La historia cambió en el complemento. La actitud del Xeneize fue otra y lo demostró con el dominio del juego pero primero le tocó sufrir. De tanto buscar, el dueño de casa se descuidó y en una contra lo golpearon: Centro de Malcorra, mala salida de Orión y definición de Gamba (que anotó su segundo gol consecutivo en La Bombonera, el anterior en el 4-3). Con el tanto, los de Leonardo Carol Madelón se metieron demasiado atrás y le entregaron el duelo a su rival. En la arremetida, Nicolás Lodeiro empató con un centro en forma de golazo que se le metió a Nereo Fernández. La Boca explotó y así se levantó la moral de los jugadores locales. El azul y oro arrinconó al Tate pero recién en la bola final se movió el resultado. Carlos Tévez encontró un rebote en el área chica tras una atajada de Nereo Fernández y la mandó a guardar para su desahogo personal y obviamente grupal.
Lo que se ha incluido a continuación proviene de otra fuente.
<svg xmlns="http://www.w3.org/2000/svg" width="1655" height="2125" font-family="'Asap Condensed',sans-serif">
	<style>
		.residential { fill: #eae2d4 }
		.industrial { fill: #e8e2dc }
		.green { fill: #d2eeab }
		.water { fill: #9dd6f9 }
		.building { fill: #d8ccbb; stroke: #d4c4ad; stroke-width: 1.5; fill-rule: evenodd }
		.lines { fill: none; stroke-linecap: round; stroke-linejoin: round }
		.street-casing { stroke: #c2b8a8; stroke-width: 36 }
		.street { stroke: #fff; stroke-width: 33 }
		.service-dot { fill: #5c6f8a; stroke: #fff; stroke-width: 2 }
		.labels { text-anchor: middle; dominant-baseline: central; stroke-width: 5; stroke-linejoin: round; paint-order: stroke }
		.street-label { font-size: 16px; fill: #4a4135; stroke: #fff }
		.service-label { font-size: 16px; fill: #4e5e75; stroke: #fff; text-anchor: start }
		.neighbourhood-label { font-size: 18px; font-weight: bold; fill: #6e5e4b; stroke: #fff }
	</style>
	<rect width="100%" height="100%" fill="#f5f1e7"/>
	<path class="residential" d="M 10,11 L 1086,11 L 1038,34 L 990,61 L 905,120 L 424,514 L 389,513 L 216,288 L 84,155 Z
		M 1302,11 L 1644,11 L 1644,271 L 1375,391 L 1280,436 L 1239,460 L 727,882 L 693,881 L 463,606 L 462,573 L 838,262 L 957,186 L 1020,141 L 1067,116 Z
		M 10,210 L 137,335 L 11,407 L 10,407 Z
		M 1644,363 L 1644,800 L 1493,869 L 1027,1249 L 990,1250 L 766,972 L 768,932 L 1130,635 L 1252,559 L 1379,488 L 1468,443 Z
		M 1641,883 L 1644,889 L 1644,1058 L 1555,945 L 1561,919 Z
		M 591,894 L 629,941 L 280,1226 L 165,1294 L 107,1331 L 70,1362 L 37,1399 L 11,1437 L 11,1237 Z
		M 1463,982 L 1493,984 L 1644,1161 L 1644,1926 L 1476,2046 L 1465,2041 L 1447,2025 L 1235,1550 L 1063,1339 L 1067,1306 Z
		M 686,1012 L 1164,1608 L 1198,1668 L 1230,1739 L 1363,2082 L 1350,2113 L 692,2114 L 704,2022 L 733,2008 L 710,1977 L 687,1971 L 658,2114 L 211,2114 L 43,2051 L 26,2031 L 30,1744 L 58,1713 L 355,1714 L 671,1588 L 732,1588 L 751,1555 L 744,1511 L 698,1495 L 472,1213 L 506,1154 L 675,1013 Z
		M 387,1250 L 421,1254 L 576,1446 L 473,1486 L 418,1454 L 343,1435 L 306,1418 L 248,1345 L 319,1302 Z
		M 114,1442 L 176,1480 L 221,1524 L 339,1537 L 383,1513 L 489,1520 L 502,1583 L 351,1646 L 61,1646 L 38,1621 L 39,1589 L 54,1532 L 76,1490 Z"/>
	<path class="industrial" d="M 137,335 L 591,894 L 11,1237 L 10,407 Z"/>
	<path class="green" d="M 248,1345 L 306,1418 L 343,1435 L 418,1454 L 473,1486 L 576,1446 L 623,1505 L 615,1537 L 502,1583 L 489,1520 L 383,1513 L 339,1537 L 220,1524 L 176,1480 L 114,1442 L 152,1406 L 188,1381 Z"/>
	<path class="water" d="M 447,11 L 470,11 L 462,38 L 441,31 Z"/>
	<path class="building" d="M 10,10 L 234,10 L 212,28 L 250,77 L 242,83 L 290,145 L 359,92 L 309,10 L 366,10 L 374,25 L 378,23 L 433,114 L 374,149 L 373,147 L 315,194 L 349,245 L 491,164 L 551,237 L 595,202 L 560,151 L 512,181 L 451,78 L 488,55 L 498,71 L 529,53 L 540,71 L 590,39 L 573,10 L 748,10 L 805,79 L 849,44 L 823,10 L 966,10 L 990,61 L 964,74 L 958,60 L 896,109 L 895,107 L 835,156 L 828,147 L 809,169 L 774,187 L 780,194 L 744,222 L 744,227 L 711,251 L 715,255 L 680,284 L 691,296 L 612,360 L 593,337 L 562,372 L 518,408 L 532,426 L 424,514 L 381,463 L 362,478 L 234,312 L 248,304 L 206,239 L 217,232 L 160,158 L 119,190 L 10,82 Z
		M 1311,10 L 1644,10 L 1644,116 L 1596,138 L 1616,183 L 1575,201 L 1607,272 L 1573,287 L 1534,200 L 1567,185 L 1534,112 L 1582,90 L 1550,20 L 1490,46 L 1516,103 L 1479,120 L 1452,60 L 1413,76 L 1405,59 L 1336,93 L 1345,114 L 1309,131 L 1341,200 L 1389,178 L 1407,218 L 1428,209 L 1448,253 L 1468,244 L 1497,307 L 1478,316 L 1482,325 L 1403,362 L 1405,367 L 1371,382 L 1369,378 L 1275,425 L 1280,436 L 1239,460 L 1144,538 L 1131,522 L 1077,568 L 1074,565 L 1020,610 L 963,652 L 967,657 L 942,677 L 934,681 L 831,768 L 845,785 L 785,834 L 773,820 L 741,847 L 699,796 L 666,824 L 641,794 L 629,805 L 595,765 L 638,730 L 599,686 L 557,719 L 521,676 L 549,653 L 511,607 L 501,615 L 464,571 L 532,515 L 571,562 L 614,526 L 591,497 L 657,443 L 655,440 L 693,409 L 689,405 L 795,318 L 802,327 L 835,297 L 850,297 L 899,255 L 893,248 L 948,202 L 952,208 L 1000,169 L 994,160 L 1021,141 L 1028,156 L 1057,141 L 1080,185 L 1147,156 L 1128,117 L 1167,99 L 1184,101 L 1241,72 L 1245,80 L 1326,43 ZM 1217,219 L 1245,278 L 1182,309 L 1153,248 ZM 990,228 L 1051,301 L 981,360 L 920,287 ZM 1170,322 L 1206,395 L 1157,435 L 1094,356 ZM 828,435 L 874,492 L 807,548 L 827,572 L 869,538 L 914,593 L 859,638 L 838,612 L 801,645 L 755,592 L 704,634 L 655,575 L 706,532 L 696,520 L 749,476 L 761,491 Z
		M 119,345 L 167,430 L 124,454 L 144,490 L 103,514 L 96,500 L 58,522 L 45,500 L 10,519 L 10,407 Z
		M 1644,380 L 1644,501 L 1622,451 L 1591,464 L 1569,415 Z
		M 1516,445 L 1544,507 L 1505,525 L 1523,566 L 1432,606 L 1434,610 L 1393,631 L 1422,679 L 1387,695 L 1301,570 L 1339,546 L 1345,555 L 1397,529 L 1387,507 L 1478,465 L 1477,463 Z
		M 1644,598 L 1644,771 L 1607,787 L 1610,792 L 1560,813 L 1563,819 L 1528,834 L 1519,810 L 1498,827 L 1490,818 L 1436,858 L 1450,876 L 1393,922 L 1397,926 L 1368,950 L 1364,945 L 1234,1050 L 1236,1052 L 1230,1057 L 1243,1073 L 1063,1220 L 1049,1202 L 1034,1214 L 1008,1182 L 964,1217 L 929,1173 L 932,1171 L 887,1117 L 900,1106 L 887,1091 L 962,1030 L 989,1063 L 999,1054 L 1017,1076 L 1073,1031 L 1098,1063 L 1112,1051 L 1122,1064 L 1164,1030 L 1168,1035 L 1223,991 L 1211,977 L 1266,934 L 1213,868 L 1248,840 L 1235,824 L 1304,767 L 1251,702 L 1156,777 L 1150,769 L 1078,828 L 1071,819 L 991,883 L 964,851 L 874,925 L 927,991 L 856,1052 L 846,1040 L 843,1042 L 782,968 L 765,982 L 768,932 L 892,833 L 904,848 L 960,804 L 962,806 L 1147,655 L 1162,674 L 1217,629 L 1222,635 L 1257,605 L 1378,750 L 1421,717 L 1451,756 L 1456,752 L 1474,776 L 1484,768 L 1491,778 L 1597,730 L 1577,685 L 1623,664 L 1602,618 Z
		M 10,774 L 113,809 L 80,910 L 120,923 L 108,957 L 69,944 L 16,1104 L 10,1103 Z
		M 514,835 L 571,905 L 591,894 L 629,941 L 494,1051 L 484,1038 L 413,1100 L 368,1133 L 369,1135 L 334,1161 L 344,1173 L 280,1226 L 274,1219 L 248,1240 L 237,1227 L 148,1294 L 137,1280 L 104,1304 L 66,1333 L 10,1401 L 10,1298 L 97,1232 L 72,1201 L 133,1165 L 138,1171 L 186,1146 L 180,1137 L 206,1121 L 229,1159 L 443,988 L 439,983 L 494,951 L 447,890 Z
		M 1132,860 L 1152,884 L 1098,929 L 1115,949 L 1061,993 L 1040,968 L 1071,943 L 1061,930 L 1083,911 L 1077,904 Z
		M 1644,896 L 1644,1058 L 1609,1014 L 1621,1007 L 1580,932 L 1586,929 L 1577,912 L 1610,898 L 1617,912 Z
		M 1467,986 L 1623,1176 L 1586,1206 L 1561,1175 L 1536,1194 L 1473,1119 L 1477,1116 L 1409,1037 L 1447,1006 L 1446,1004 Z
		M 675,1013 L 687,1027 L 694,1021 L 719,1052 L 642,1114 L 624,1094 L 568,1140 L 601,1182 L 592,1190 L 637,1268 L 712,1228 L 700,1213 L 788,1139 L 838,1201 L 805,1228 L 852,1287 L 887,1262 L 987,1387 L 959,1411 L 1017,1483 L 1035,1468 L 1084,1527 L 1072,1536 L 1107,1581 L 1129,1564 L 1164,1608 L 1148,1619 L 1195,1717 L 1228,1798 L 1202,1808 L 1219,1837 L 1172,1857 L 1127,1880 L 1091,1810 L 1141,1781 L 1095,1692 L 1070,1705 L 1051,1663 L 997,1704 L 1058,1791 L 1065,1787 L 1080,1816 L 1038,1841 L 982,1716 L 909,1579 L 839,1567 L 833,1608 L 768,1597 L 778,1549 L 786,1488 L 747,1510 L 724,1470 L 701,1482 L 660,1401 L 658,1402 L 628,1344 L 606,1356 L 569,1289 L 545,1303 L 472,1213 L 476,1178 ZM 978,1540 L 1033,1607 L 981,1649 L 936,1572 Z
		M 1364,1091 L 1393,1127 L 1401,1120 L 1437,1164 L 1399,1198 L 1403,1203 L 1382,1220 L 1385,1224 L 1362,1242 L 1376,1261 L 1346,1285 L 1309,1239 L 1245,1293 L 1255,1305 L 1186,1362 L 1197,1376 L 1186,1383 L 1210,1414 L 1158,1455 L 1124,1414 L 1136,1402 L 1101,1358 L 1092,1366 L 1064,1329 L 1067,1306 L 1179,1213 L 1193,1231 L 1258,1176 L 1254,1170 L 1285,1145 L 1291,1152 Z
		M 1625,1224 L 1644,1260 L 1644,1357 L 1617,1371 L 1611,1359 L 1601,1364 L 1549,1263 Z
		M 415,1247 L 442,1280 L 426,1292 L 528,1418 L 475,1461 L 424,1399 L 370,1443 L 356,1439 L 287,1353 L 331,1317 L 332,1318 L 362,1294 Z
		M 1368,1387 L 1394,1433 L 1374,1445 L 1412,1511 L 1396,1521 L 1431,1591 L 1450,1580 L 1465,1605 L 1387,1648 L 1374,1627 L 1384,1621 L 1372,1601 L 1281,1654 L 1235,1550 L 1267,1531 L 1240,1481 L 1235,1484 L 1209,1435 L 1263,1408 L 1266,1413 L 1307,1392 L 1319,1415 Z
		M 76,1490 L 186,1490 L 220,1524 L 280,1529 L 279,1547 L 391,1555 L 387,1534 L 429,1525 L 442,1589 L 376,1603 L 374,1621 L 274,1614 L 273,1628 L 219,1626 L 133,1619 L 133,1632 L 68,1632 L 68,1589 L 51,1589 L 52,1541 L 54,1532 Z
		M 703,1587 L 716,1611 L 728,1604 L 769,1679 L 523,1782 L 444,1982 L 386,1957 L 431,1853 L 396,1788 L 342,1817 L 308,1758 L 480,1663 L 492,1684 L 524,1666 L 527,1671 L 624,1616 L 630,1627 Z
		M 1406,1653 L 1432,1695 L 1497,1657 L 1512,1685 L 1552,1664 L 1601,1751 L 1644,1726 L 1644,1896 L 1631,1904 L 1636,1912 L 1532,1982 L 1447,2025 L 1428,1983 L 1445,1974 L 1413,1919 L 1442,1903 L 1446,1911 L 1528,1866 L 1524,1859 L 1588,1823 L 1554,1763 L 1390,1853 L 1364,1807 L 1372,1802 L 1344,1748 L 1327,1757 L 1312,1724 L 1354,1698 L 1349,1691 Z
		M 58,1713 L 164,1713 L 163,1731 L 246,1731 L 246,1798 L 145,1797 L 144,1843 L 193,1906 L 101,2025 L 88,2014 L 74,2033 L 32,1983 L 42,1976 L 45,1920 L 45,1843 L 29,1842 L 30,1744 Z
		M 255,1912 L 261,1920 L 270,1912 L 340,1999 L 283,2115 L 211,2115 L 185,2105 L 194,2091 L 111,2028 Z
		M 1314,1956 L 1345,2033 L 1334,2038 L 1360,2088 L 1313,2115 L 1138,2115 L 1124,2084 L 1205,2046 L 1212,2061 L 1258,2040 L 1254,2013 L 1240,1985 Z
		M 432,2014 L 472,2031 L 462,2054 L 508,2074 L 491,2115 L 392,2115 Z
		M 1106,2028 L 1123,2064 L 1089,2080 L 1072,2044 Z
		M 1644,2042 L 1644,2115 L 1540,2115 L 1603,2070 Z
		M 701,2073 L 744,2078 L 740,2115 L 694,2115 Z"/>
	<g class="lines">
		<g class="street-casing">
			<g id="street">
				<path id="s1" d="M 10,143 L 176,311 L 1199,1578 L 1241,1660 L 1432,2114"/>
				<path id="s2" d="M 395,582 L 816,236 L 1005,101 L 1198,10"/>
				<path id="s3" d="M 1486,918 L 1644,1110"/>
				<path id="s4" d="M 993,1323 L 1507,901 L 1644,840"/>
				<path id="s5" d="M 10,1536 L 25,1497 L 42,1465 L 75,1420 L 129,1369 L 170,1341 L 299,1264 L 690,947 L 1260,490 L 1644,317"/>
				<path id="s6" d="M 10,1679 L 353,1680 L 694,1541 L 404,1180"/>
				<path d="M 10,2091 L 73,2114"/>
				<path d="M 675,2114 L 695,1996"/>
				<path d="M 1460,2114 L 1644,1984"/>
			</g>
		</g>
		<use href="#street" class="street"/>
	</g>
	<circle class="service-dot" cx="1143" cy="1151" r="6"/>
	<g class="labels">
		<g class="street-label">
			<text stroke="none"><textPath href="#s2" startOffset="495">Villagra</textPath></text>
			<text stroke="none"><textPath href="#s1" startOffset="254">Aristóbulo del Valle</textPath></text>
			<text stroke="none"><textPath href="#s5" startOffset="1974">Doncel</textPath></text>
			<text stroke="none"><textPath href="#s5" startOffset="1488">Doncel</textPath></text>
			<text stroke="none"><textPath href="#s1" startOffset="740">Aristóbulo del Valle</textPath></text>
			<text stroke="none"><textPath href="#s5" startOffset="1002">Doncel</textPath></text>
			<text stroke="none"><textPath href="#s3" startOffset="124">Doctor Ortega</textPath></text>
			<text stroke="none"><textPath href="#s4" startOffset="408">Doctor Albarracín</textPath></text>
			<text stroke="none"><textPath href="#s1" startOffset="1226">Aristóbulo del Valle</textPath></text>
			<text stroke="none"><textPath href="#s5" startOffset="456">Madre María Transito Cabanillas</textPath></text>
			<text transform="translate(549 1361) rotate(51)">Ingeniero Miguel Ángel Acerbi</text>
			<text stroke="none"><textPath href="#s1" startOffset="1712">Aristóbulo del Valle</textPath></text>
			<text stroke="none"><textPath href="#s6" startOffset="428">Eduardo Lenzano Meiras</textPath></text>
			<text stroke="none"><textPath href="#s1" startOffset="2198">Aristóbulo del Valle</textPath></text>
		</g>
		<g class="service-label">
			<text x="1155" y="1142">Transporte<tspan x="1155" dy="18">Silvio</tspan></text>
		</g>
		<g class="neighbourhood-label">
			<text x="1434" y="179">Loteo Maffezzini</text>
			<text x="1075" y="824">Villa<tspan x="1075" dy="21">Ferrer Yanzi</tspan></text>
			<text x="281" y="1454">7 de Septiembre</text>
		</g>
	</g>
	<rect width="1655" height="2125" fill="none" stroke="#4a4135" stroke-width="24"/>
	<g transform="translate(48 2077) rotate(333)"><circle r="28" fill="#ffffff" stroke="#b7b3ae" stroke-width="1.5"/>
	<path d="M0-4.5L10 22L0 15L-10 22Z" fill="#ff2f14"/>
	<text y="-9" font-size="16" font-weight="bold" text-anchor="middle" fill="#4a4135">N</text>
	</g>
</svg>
El ánimo es otro en Boca Juniors que la pasó mal de local ante Unión de Santa Fe pero dio vuelta un desarrollo complicado. Tévez se sacó la mufa con el arco rival y definió un partido que se ganó más con el corazón que con fútbol. El Tate dejó una buena imagen en el primer tiempo pero bajó su nivel y se entregó. La tormenta pasa de a poco en La Boca y Guille parece que tiene la fórmula, el aire es otro. Con el gol del final ya está. Desahogate, Tévez. Ya podés.